Il valore riconosciuto anche dai  laici del comandamento cristiano “ama il prossimo tuo come te stesso” (parafrasando con Levinas “ama il prossimo tuo: ecco te stesso”) è il sostrato etico del diritto di cittadinanza.

Da questo ne discende che per i cristiani, l’esercizio della cittadinanza non è fine a se stesso ma tende a realizzare miglioramenti progressivi personali, nelle istituzioni e nell’ambito sociale di riferimento. 

C’è un atteggiamento fraterno,  solidale e cooperante che  i cristiani fanno proprio quando partecipano attivamente nella costruzione della “Città”. D’altro canto l’insegnamento costante del grande Papa  GiovanniPaolo II va nella direzione di non disertare l’impegno civile e storico a cui ogni cristiano è chiamato.

Nella mia esperienza di volontario, di politico e di lavoratore ho trovato tanti testimoni e maestri cristiani che reggevano istituzioni, imprese, gruppi, partiti e opere in maniera ammirevole.

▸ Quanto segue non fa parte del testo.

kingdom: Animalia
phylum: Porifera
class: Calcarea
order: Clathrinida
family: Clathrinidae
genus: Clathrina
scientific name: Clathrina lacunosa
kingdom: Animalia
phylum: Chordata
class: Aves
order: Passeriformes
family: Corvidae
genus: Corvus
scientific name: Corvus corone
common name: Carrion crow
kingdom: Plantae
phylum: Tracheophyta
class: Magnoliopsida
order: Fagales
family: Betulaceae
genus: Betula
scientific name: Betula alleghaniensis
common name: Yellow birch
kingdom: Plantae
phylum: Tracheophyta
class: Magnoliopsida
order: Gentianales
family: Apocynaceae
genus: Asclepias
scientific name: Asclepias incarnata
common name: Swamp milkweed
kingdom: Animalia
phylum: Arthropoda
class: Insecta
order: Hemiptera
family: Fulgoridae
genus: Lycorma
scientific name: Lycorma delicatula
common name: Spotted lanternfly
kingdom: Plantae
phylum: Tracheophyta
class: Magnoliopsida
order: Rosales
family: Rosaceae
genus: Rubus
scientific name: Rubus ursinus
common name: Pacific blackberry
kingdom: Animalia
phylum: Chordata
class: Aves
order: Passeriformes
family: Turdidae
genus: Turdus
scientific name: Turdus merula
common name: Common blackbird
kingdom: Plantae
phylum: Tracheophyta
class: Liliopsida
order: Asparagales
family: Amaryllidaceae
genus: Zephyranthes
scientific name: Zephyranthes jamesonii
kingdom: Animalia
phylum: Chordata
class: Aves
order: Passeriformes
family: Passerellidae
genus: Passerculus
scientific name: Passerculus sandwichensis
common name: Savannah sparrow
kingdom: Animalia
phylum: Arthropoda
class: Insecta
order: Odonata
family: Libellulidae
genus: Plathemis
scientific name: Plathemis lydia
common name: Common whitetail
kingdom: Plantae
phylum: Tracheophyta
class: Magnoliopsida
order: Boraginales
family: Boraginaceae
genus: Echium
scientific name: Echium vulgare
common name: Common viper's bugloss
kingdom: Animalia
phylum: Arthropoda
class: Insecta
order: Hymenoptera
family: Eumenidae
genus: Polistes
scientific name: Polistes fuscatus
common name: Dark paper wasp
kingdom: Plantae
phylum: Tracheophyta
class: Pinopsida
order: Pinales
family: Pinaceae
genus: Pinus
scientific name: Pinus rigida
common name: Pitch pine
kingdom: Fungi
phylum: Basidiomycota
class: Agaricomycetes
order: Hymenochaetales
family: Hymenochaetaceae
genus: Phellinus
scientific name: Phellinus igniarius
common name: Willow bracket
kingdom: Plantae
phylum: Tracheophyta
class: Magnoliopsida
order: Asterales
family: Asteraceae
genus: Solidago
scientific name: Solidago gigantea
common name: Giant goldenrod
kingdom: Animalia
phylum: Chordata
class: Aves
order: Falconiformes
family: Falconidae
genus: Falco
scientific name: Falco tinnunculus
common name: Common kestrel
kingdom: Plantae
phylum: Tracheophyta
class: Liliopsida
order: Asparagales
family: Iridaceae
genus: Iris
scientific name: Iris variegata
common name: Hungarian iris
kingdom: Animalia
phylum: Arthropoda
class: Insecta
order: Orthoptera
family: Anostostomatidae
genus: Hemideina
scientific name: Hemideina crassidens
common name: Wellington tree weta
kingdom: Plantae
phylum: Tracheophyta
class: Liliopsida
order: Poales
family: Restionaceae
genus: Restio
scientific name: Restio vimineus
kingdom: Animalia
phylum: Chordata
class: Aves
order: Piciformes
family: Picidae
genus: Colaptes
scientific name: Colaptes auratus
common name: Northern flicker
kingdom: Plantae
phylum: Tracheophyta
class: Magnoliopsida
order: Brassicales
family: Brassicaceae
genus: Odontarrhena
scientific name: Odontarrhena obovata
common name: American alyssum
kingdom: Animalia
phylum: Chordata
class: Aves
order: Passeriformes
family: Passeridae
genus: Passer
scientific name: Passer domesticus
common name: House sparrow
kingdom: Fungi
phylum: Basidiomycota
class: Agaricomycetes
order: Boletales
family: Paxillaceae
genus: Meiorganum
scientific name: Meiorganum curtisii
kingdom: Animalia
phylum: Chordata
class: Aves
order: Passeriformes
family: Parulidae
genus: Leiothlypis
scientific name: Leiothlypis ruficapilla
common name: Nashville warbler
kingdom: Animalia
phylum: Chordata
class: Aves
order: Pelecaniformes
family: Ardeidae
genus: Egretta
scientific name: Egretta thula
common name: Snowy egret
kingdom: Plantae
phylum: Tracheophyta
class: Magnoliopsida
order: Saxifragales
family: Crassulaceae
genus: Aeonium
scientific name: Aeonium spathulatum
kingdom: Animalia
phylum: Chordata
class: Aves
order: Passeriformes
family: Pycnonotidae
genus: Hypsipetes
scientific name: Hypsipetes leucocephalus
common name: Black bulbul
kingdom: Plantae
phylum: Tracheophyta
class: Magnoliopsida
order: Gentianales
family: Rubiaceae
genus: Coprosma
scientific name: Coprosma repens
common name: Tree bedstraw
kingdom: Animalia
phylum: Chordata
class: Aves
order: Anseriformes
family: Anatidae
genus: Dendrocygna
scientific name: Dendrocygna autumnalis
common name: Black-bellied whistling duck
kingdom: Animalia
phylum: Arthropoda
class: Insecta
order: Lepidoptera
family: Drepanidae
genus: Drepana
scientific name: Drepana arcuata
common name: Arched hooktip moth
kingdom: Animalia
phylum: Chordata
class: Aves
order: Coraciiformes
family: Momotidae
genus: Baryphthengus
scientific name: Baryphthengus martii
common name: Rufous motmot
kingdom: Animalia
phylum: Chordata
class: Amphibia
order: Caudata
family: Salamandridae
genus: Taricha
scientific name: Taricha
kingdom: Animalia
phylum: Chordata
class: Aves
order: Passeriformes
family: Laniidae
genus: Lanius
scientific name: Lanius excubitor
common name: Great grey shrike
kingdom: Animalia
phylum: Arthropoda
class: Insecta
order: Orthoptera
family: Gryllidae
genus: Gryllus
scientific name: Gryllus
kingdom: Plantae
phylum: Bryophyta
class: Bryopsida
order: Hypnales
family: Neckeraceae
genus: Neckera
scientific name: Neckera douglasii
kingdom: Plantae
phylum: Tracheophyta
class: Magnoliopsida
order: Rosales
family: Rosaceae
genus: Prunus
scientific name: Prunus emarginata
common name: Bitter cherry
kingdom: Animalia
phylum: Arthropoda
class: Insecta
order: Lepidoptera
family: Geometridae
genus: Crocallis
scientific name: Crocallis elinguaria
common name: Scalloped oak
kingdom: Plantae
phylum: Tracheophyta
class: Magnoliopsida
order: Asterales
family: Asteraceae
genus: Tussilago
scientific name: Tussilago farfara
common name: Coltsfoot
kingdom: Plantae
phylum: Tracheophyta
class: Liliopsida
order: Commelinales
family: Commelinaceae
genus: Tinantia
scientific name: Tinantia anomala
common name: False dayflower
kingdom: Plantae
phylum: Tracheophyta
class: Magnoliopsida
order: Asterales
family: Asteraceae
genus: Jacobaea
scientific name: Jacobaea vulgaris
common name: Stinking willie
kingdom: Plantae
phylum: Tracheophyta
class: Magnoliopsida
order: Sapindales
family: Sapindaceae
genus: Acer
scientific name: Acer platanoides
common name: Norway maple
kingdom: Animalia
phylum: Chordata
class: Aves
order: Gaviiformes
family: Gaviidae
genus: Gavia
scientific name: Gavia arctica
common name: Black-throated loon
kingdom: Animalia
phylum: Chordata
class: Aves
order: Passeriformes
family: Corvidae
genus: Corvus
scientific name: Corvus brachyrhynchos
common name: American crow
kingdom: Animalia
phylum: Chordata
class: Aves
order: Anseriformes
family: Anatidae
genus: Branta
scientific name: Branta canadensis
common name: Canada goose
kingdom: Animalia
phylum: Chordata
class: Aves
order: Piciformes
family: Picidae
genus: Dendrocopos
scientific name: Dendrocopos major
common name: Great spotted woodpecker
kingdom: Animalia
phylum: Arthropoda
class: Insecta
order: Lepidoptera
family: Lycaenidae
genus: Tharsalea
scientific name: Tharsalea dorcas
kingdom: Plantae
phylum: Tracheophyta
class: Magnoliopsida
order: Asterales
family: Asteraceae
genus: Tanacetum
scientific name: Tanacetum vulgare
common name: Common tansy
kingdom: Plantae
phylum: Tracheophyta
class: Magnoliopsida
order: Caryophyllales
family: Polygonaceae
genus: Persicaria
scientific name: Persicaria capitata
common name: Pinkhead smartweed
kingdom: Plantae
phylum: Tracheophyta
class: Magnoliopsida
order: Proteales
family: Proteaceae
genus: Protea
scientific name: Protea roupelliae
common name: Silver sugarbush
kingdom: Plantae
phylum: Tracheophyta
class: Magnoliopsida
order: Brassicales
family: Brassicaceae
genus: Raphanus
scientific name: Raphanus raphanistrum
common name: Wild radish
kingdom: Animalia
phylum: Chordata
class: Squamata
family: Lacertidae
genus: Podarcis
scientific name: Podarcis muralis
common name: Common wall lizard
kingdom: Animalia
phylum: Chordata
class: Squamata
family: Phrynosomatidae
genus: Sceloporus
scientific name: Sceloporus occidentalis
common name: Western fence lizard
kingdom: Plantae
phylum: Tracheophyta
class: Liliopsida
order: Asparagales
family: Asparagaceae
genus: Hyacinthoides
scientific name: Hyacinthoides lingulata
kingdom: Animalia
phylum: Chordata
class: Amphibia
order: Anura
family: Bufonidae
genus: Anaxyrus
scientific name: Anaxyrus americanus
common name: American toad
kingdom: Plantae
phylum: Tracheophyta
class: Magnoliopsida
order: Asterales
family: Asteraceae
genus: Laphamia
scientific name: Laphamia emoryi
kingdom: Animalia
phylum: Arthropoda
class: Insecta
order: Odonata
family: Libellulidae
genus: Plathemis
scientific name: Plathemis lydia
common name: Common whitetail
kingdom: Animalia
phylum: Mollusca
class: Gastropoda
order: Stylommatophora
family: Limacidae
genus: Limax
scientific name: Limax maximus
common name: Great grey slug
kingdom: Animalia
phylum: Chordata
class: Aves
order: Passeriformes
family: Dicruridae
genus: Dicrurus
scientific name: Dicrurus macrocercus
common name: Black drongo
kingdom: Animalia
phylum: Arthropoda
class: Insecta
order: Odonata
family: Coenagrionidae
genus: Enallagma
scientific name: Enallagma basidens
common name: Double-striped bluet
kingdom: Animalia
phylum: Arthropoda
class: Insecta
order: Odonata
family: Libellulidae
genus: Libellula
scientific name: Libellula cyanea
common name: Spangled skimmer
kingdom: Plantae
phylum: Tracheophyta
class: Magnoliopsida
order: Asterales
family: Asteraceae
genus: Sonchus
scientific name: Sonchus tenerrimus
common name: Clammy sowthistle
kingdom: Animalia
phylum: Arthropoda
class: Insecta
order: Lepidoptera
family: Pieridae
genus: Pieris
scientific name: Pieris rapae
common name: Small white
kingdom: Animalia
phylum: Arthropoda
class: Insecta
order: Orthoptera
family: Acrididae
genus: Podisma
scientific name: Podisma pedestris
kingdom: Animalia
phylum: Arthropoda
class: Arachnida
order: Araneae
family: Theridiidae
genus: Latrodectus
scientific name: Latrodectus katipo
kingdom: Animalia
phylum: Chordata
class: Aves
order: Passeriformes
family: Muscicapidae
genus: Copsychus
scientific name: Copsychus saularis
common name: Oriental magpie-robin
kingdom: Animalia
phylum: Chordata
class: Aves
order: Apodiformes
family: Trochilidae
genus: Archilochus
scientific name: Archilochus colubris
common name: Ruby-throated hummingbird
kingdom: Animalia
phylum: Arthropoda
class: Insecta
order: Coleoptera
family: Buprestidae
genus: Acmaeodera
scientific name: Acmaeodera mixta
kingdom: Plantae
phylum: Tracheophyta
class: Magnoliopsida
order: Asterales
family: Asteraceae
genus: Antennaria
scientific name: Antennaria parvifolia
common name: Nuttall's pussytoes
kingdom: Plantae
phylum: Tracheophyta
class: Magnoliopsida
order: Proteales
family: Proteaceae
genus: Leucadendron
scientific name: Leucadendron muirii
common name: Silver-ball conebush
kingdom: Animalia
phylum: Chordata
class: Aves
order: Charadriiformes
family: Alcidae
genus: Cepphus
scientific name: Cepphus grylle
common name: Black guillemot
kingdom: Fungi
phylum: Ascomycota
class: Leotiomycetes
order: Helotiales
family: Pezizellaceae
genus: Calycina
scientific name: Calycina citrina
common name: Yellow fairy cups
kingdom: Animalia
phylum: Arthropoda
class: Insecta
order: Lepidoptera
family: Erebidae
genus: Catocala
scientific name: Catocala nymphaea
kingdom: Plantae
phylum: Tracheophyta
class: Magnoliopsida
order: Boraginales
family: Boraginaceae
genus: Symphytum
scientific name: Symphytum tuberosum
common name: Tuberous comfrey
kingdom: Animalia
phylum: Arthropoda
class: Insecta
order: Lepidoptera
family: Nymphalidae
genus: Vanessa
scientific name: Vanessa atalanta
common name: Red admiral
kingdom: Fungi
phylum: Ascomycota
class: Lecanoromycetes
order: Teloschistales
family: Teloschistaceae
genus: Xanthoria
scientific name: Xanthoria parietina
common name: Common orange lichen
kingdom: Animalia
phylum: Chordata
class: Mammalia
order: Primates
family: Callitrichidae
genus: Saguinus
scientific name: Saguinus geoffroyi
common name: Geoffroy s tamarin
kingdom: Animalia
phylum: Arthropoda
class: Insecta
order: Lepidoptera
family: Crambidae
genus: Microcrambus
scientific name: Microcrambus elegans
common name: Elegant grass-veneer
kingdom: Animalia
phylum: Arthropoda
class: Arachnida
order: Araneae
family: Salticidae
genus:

Il cristiano ha dunque “una marcia in più”  senza aver bisogno di un supplemento d’anima per essere cittadino attivo. Voglio ricordare un episodio: quando ero sindaco del mio borgo dovevo sposare con rito civile un giovane medico islamico e una catechista cattolica che era impedita per via della religione dello sposo a contrarre matrimonio in Chiesa. La questione mi pose un insanabile problema di coscienza e quindi pur essendo amico di entrambi feci obiezione. La faccenda continuò con un dialogo con gli sposi attraverso un reciproco, fattivo ed approfondito confronto sul diritto familiare e sulle rispettive fedi, convenimmo che la superficialità, la banalizzazione, la radicalizzazione e l’uso strumentale delle religioni da parte della “politica” fossero oltremodo pericolose.

Essere cittadini attivi in una società “postmoderna” come cristiani è assumere la complessità e la conflittualità insita nella dimensione globale che attraversa le società d’oggi con la consapevolezza che se vi sono invarianti individuali non vi sono universali culturali  in altre parole se le domande esistenziali di ogni persona sono più o meno le stesse, per le risposte non esiste una cultura unica ed universale valida per ogni tempo e luogo.

L’essenza del messaggio cristiano è l’amore di Dio fatto Persona che abita la Storia e l’Uomo rispondendo alle domande più intime di Vita e Assoluto di ogni uomo in ogni dove e in ogni tempo, presso ogni cultura.